## Records shown
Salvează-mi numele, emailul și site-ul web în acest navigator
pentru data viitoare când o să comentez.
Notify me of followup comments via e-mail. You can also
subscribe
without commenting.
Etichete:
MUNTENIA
--
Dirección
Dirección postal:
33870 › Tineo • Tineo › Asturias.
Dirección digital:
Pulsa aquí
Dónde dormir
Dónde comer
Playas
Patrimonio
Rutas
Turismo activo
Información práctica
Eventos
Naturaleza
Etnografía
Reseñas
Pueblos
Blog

## Requirement
Copy all the lines above that hold the string "Dirección".

## Response to this exercise
Dirección
Dirección postal:
Dirección digital:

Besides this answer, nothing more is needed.